At JASA’s Club 76 on Manhattan’s Upper West Side, run by the Jewish Association Serving the Aging, Stu Lahn said, “My family is being very hard on me because I’m not being as careful as they would want me to be.” Mr. Lahn said he was most disturbed by not knowing what would happen next. He could replace his social activities at the center using the telephone, but the uncertainty made him feel a loss of control, which in older people can be particularly damaging.
“What’s hard is thinking about how long it’s going to last,” he said. “Tomorrow and tomorrow and tomorrow — it’s the unknown that’s scary.”
Mr. Lahn, who is 79, normally runs the center’s Monday bingo program with an older woman who survived the Holocaust. (She did not feel up to being interviewed for this article.) Since the center closed last week, he has been checking up on her by telephone. “I’m wondering at times whether the Holocaust survivors are better prepared than we are for this,” he said. “I’ve never experienced anything like this.”
Stephanie Cacioppo, an assistant professor of psychiatry and behavioral neuroscience at the University of Chicago, who studies loneliness and social isolation, said that the sense of losing control in the pandemic was both harmful and treatable. Social distance need not lead to social isolation, she said. “You can train your brain like you train your body,” she said.
Caregivers and family members should try to help elders feel in control of the precautions they are being told to take, so that they feel involved rather than punished by the new rules, she said. She also recommended asking about public health crises they lived through in the past, including polio or tuberculosis, even SARS or the H1N1 flu.

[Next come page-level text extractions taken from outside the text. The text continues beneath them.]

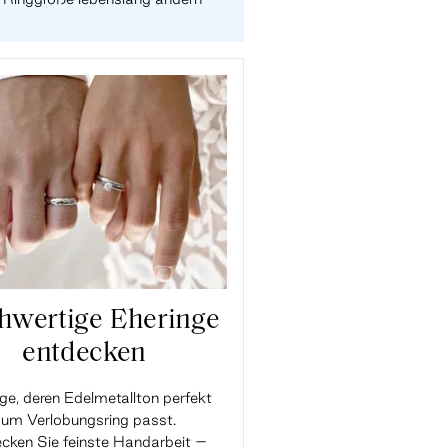
hwertige Eheringe
entdecken
ge, deren Edelmetallton perfekt
um Verlobungsring passt.
cken Sie feinste Handarbeit –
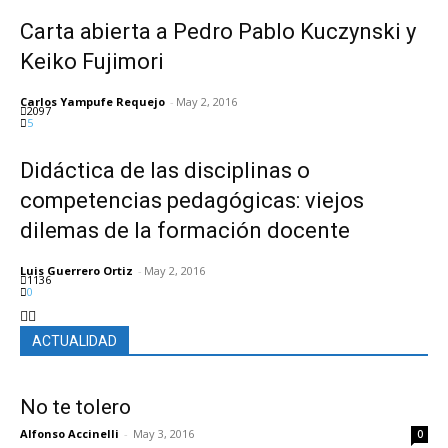
Carta abierta a Pedro Pablo Kuczynski y
Keiko Fujimori
Carlos Yampufe Requejo
-
May 2, 2016
2097
5
Didáctica de las disciplinas o
competencias pedagógicas: viejos
dilemas de la formación docente
Luis Guerrero Ortiz
-
May 2, 2016
1136
0
ACTUALIDAD
No te tolero
Alfonso Accinelli
-
May 3, 2016
0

Clear information helps; alarmist news programs, on the other hand, can make people feel helpless. In a nursing home or assisted-living building, rumors run wild. “Just having someone giving you an update every three hours, saying I’ll see you later, gives people a sense that there is a future,” Ms. Cacioppo said. “It makes seniors not feel abandoned. They see themselves not as objects, but as contributing.”
Lujira Cooper, 72, said she felt this control slipping away. She goes three or four days a week to the Edie Windsor SAGE Center in Midtown Manhattan, the first full-time senior center for LGBTQ+ older adults. The center’s closing was a reversal of the common aging experience: She was staying healthy but the social world around her was unraveling.
Also, she missed the arguing and the birthday celebrations — hers was scheduled for later this month.
“I can clean my house and work on a book I’m supposed to be writing,” she said, “but it’s the missing of talking to people in another setting. I don’t mind being by myself. I mind being forced to be by myself. You can’t go anywhere, you can’t be around people.”
She liked to eavesdrop on people in museums and restaurants — gone. She wondered whether, when the virus receded, people would hug again, or if the practice would disappear. She felt a loss of herself as much as other people, she said. “When you can’t be around people altogether, and people are afraid of catching something, it creates a self-imposed prison.”